> _Work required_
Copy out every one of the following lines word for word, keeping them in the same order.

> _Supplied data_
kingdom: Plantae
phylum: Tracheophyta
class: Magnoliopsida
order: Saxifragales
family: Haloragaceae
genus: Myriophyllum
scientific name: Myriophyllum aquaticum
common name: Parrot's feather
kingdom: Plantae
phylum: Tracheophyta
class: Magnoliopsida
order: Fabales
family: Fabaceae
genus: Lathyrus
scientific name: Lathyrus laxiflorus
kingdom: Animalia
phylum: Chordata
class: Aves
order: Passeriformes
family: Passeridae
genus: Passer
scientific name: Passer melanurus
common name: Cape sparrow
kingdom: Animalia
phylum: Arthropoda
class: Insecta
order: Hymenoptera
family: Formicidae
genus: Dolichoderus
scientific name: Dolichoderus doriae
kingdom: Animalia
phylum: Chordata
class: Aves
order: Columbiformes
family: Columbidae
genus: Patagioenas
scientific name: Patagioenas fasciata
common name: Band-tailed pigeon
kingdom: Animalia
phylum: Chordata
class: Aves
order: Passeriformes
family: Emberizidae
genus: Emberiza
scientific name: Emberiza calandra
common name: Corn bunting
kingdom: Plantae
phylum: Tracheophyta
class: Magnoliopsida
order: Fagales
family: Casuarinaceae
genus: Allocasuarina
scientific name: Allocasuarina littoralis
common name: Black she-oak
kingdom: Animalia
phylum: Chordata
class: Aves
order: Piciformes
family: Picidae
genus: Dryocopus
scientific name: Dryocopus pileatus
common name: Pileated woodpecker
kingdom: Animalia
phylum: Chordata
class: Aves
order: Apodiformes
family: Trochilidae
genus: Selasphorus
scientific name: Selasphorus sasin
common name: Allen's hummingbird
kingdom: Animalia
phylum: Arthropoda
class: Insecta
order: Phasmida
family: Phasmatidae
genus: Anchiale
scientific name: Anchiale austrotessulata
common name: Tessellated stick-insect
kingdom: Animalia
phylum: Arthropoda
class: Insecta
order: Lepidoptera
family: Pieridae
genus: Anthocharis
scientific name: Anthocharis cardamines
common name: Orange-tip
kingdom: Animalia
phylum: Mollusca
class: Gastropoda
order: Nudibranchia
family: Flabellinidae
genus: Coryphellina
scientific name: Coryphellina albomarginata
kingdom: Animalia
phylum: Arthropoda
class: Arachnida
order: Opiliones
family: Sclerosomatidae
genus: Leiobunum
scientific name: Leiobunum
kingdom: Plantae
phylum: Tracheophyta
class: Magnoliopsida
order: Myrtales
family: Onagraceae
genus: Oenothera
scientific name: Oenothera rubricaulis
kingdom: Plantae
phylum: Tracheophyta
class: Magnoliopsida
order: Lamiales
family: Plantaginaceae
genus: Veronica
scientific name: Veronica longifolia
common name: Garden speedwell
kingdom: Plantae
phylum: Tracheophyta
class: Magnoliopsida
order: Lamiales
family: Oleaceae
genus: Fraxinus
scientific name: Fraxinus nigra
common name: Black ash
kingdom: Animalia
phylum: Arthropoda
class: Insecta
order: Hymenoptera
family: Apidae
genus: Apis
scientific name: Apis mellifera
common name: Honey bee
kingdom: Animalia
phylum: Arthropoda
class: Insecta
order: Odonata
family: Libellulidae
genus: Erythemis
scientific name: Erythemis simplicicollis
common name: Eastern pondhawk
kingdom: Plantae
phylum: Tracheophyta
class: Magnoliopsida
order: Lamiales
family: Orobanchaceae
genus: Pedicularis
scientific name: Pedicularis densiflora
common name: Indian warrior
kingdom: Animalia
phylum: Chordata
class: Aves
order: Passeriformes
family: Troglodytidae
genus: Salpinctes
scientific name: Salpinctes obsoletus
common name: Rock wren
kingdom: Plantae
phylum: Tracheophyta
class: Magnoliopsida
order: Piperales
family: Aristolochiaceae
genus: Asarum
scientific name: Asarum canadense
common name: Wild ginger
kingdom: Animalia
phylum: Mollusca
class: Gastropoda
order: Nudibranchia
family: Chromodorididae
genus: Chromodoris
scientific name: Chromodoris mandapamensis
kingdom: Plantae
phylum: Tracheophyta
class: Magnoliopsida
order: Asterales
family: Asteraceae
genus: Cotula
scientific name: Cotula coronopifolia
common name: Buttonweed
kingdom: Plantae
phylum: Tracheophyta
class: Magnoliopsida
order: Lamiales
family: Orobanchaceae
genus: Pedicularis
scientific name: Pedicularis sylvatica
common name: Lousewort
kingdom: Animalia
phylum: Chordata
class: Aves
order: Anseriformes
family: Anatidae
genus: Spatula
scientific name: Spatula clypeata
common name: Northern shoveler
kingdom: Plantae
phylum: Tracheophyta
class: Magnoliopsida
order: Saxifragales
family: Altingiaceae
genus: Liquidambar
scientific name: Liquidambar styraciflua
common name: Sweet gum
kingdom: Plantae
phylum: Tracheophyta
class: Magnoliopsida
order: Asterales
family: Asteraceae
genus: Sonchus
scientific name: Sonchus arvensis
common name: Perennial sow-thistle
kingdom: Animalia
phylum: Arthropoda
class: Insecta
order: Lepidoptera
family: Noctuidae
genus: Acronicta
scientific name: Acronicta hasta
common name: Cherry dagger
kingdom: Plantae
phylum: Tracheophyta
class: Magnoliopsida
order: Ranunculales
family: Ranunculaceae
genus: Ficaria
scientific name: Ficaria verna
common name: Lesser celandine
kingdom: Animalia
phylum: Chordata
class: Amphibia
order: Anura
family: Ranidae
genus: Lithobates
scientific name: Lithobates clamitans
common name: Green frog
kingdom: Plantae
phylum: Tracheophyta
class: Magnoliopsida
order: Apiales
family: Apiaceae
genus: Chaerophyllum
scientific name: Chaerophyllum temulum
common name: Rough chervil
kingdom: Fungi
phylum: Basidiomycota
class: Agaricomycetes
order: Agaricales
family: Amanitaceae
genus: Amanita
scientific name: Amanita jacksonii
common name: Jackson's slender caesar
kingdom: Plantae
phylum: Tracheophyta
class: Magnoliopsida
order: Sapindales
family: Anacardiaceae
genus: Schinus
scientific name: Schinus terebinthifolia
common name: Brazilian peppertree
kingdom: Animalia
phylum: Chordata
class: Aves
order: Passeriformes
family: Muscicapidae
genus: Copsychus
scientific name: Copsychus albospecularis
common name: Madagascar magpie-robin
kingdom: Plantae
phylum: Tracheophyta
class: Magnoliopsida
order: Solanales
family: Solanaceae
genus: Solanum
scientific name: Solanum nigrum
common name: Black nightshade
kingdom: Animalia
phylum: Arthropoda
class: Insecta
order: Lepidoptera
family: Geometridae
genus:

> _Exercise result_
kingdom: Plantae
phylum: Tracheophyta
class: Magnoliopsida
order: Saxifragales
family: Haloragaceae
genus: Myriophyllum
scientific name: Myriophyllum aquaticum
common name: Parrot's feather
kingdom: Plantae
phylum: Tracheophyta
class: Magnoliopsida
order: Fabales
family: Fabaceae
genus: Lathyrus
scientific name: Lathyrus laxiflorus
kingdom: Animalia
phylum: Chordata
class: Aves
order: Passeriformes
family: Passeridae
genus: Passer
scientific name: Passer melanurus
common name: Cape sparrow
kingdom: Animalia
phylum: Arthropoda
class: Insecta
order: Hymenoptera
family: Formicidae
genus: Dolichoderus
scientific name: Dolichoderus doriae
kingdom: Animalia
phylum: Chordata
class: Aves
order: Columbiformes
family: Columbidae
genus: Patagioenas
scientific name: Patagioenas fasciata
common name: Band-tailed pigeon
kingdom: Animalia
phylum: Chordata
class: Aves
order: Passeriformes
family: Emberizidae
genus: Emberiza
scientific name: Emberiza calandra
common name: Corn bunting
kingdom: Plantae
phylum: Tracheophyta
class: Magnoliopsida
order: Fagales
family: Casuarinaceae
genus: Allocasuarina
scientific name: Allocasuarina littoralis
common name: Black she-oak
kingdom: Animalia
phylum: Chordata
class: Aves
order: Piciformes
family: Picidae
genus: Dryocopus
scientific name: Dryocopus pileatus
common name: Pileated woodpecker
kingdom: Animalia
phylum: Chordata
class: Aves
order: Apodiformes
family: Trochilidae
genus: Selasphorus
scientific name: Selasphorus sasin
common name: Allen's hummingbird
kingdom: Animalia
phylum: Arthropoda
class: Insecta
order: Phasmida
family: Phasmatidae
genus: Anchiale
scientific name: Anchiale austrotessulata
common name: Tessellated stick-insect
kingdom: Animalia
phylum: Arthropoda
class: Insecta
order: Lepidoptera
family: Pieridae
genus: Anthocharis
scientific name: Anthocharis cardamines
common name: Orange-tip
kingdom: Animalia
phylum: Mollusca
class: Gastropoda
order: Nudibranchia
family: Flabellinidae
genus: Coryphellina
scientific name: Coryphellina albomarginata
kingdom: Animalia
phylum: Arthropoda
class: Arachnida
order: Opiliones
family: Sclerosomatidae
genus: Leiobunum
scientific name: Leiobunum
kingdom: Plantae
phylum: Tracheophyta
class: Magnoliopsida
order: Myrtales
family: Onagraceae
genus: Oenothera
scientific name: Oenothera rubricaulis
kingdom: Plantae
phylum: Tracheophyta
class: Magnoliopsida
order: Lamiales
family: Plantaginaceae
genus: Veronica
scientific name: Veronica longifolia
common name: Garden speedwell
kingdom: Plantae
phylum: Tracheophyta
class: Magnoliopsida
order: Lamiales
family: Oleaceae
genus: Fraxinus
scientific name: Fraxinus nigra
common name: Black ash
kingdom: Animalia
phylum: Arthropoda
class: Insecta
order: Hymenoptera
family: Apidae
genus: Apis
scientific name: Apis mellifera
common name: Honey bee
kingdom: Animalia
phylum: Arthropoda
class: Insecta
order: Odonata
family: Libellulidae
genus: Erythemis
scientific name: Erythemis simplicicollis
common name: Eastern pondhawk
kingdom: Plantae
phylum: Tracheophyta
class: Magnoliopsida
order: Lamiales
family: Orobanchaceae
genus: Pedicularis
scientific name: Pedicularis densiflora
common name: Indian warrior
kingdom: Animalia
phylum: Chordata
class: Aves
order: Passeriformes
family: Troglodytidae
genus: Salpinctes
scientific name: Salpinctes obsoletus
common name: Rock wren
kingdom: Plantae
phylum: Tracheophyta
class: Magnoliopsida
order: Piperales
family: Aristolochiaceae
genus: Asarum
scientific name: Asarum canadense
common name: Wild ginger
kingdom: Animalia
phylum: Mollusca
class: Gastropoda
order: Nudibranchia
family: Chromodorididae
genus: Chromodoris
scientific name: Chromodoris mandapamensis
kingdom: Plantae
phylum: Tracheophyta
class: Magnoliopsida
order: Asterales
family: Asteraceae
genus: Cotula
scientific name: Cotula coronopifolia
common name: Buttonweed
kingdom: Plantae
phylum: Tracheophyta
class: Magnoliopsida
order: Lamiales
family: Orobanchaceae
genus: Pedicularis
scientific name: Pedicularis sylvatica
common name: Lousewort
kingdom: Animalia
phylum: Chordata
class: Aves
order: Anseriformes
family: Anatidae
genus: Spatula
scientific name: Spatula clypeata
common name: Northern shoveler
kingdom: Plantae
phylum: Tracheophyta
class: Magnoliopsida
order: Saxifragales
family: Altingiaceae
genus: Liquidambar
scientific name: Liquidambar styraciflua
common name: Sweet gum
kingdom: Plantae
phylum: Tracheophyta
class: Magnoliopsida
order: Asterales
family: Asteraceae
genus: Sonchus
scientific name: Sonchus arvensis
common name: Perennial sow-thistle
kingdom: Animalia
phylum: Arthropoda
class: Insecta
order: Lepidoptera
family: Noctuidae
genus: Acronicta
scientific name: Acronicta hasta
common name: Cherry dagger
kingdom: Plantae
phylum: Tracheophyta
class: Magnoliopsida
order: Ranunculales
family: Ranunculaceae
genus: Ficaria
scientific name: Ficaria verna
common name: Lesser celandine
kingdom: Animalia
phylum: Chordata
class: Amphibia
order: Anura
family: Ranidae
genus: Lithobates
scientific name: Lithobates clamitans
common name: Green frog
kingdom: Plantae
phylum: Tracheophyta
class: Magnoliopsida
order: Apiales
family: Apiaceae
genus: Chaerophyllum
scientific name: Chaerophyllum temulum
common name: Rough chervil
kingdom: Fungi
phylum: Basidiomycota
class: Agaricomycetes
order: Agaricales
family: Amanitaceae
genus: Amanita
scientific name: Amanita jacksonii
common name: Jackson's slender caesar
kingdom: Plantae
phylum: Tracheophyta
class: Magnoliopsida
order: Sapindales
family: Anacardiaceae
genus: Schinus
scientific name: Schinus terebinthifolia
common name: Brazilian peppertree
kingdom: Animalia
phylum: Chordata
class: Aves
order: Passeriformes
family: Muscicapidae
genus: Copsychus
scientific name: Copsychus albospecularis
common name: Madagascar magpie-robin
kingdom: Plantae
phylum: Tracheophyta
class: Magnoliopsida
order: Solanales
family: Solanaceae
genus: Solanum
scientific name: Solanum nigrum
common name: Black nightshade
kingdom: Animalia
phylum: Arthropoda
class: Insecta
order: Lepidoptera
family: Geometridae
genus:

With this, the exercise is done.